LA NUIT EST ENCORE DEBOUT C’EST POUR ÇA QUE JE NE DORS PAS
Le Point Commun, Annecy, 2024. En résonance de la Biennale de Lyon.
Au fil des séries, Annabelle Guetatra mène obstinément une étude du corps et de sa gestuelle. Elle décline inlassablement le même personnage esquissant des gestes chorégraphiés au cœur de rituels imaginaires, évoquant tantôt une danse macabre, tantôt une ronde d’allégresse. Le trait sobre et minutieux des silhouettes découpées dans le papier-patron tranche avec le rendu des fonds, souvent plus impulsifs et impétueux. Entre contrôle et lâcher-prise, l’ensemble génère une tension évoluant entre retenue et exultation.
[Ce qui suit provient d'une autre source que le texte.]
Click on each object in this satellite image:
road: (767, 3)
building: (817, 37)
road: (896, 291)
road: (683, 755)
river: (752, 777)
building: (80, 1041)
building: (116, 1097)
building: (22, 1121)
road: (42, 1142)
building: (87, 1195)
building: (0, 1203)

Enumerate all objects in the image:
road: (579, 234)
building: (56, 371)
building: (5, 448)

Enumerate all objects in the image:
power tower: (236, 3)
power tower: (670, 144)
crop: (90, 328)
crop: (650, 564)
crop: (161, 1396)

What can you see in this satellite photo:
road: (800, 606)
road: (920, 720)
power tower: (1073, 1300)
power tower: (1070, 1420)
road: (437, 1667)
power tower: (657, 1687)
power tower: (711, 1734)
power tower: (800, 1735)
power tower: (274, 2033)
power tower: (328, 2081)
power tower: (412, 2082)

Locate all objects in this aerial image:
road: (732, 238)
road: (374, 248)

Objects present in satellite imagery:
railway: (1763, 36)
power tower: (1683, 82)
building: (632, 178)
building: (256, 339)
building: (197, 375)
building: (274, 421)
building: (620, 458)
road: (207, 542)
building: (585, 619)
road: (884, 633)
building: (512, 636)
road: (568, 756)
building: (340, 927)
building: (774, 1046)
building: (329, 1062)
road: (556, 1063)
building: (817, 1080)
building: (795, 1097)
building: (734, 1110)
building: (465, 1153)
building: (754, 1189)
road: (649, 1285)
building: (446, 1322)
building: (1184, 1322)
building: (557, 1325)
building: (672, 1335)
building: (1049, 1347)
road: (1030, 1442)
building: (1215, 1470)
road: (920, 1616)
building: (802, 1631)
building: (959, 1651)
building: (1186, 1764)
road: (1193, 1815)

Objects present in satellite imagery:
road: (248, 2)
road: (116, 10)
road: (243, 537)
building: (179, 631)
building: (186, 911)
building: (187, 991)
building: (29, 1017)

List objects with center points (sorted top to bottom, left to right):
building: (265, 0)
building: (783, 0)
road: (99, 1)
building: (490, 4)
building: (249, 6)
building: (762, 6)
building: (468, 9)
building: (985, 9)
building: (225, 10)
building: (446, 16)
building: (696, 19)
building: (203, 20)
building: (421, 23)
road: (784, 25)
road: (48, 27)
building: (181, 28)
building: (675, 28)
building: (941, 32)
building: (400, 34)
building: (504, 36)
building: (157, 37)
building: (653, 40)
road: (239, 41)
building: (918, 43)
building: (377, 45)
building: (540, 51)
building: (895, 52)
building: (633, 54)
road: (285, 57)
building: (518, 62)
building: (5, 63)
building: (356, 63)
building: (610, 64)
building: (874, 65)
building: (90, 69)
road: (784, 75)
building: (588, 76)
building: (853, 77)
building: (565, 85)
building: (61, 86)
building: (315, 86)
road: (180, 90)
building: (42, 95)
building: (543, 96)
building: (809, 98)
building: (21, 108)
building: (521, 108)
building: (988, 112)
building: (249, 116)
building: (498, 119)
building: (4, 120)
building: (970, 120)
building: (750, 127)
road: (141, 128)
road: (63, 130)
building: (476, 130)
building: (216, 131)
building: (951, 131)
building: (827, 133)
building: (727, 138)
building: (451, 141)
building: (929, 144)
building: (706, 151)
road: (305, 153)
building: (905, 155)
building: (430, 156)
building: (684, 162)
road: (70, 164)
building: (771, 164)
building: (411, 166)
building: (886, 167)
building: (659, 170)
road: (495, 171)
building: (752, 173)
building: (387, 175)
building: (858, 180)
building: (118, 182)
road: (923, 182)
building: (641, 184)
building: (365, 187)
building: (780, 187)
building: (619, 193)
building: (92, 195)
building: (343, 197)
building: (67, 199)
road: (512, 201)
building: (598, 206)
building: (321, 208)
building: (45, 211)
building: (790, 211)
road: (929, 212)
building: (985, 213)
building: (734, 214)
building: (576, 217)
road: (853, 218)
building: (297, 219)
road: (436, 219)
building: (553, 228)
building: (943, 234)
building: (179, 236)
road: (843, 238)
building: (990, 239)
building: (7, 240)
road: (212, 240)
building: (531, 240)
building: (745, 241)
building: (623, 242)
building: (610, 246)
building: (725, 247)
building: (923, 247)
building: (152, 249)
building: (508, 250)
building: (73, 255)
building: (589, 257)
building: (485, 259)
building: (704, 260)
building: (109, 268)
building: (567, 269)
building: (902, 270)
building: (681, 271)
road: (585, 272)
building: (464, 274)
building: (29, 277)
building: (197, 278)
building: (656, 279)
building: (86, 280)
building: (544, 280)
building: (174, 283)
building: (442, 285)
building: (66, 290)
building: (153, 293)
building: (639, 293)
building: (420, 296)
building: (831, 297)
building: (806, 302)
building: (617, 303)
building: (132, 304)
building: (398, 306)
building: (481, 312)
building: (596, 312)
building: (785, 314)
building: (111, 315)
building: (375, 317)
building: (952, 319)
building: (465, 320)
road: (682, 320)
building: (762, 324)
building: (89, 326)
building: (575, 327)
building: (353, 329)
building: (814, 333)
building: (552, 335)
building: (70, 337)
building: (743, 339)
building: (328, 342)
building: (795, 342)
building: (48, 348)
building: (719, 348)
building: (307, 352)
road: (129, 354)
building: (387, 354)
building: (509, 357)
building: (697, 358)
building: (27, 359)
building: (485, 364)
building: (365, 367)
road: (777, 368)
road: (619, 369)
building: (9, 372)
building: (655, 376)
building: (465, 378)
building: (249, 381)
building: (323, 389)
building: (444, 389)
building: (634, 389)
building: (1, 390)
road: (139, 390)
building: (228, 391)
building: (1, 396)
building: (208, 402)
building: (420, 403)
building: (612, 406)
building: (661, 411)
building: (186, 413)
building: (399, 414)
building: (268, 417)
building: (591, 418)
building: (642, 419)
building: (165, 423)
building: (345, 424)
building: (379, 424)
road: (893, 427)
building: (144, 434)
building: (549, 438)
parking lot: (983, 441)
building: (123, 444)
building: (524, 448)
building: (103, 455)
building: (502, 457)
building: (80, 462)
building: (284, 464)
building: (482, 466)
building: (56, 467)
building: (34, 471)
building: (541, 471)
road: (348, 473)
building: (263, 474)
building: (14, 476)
Au cours de ses dernières recherches, l’artiste explore la « quête de soi » et pointe le risque d’enfermement lié à ce repli. Les postures décuplées évoquent la pluralité d’un être. Cette rengaine, à la limite de la transe, renvoie à cette introspection conduisant parfois à la perdition. Au même titre que son personnage principal, l’artiste répète une gestuelle parfois obsessionnelle pour parvenir à ses fins. La quête de soi se transforme sans transition en une recherche au-delà de soi : un sublime intérieur nous fait sortir des limites du petit ego pour nous emmener vers l’inconnu immense et indéchiffrable. Ainsi, le mot extase, du grec ekstasis, signifie exactement cela : «se tenir hors de soi ou se transcender», comme dans la pratique mystique, à travers une expérience visionnaire et une union avec le divin. L’extase n’est pas un découplage du corps et de l’âme, mais plutôt un découplage de l’âme et du moi. C’est un lieu de sympathie, d’approche de (l’)autre.
Pour Annabelle et sa pratique artistique, cette quête consiste finalement à introduire le rituel et la croyance dans sa vie ; il s’agit d’honorer et de soutenir la vie comme étant sacrée – en chantant sa chanson infinie et en dansant sa danse infinie.